→ Data records:

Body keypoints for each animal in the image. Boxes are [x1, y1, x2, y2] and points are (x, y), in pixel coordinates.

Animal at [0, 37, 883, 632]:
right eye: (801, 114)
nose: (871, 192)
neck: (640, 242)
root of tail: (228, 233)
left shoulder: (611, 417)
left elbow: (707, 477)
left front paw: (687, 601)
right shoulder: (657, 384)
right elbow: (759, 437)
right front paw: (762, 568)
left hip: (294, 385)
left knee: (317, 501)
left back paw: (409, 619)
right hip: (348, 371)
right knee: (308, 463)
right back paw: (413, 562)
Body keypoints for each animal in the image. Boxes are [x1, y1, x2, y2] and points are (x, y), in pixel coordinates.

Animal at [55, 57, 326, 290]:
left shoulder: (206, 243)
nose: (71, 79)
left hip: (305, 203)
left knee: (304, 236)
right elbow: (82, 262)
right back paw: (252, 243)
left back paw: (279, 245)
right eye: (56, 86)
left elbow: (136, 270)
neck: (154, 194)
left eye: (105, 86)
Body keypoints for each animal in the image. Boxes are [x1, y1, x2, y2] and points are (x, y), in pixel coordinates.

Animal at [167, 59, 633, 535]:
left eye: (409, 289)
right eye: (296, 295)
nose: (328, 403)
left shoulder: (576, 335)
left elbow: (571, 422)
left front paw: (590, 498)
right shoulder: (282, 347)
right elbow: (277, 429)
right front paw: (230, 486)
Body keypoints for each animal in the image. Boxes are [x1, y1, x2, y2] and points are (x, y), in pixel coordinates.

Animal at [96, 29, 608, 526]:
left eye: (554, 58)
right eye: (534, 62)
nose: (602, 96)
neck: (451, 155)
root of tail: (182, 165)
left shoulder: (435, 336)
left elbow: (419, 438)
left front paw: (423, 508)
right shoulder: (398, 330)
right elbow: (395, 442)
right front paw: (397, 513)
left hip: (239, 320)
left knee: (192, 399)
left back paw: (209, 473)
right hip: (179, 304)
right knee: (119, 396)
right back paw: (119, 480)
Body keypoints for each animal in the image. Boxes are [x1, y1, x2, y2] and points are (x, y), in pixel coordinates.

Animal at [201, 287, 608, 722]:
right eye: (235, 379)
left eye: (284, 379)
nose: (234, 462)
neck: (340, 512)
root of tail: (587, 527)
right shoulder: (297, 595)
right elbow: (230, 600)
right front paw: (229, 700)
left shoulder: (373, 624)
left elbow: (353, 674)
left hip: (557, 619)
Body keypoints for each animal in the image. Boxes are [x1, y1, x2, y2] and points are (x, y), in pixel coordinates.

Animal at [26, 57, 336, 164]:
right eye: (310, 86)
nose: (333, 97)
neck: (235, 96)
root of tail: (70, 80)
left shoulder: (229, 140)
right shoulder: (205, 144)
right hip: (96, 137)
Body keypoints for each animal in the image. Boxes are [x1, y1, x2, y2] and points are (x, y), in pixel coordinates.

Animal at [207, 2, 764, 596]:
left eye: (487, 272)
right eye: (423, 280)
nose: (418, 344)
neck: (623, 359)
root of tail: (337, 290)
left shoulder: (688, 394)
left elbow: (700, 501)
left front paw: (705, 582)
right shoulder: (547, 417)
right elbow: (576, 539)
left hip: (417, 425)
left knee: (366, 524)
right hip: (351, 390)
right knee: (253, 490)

→ PROBLEM DETAILS:
Each line from the one containing "left shoulder: (688, 394)" through the end of the entries, both included, is to be returned exactly, with no other lines.

→ WORKED SOLUTION:
left shoulder: (688, 394)
left elbow: (700, 501)
left front paw: (705, 582)
right shoulder: (547, 417)
right elbow: (576, 539)
left hip: (417, 425)
left knee: (366, 524)
right hip: (351, 390)
right knee: (253, 490)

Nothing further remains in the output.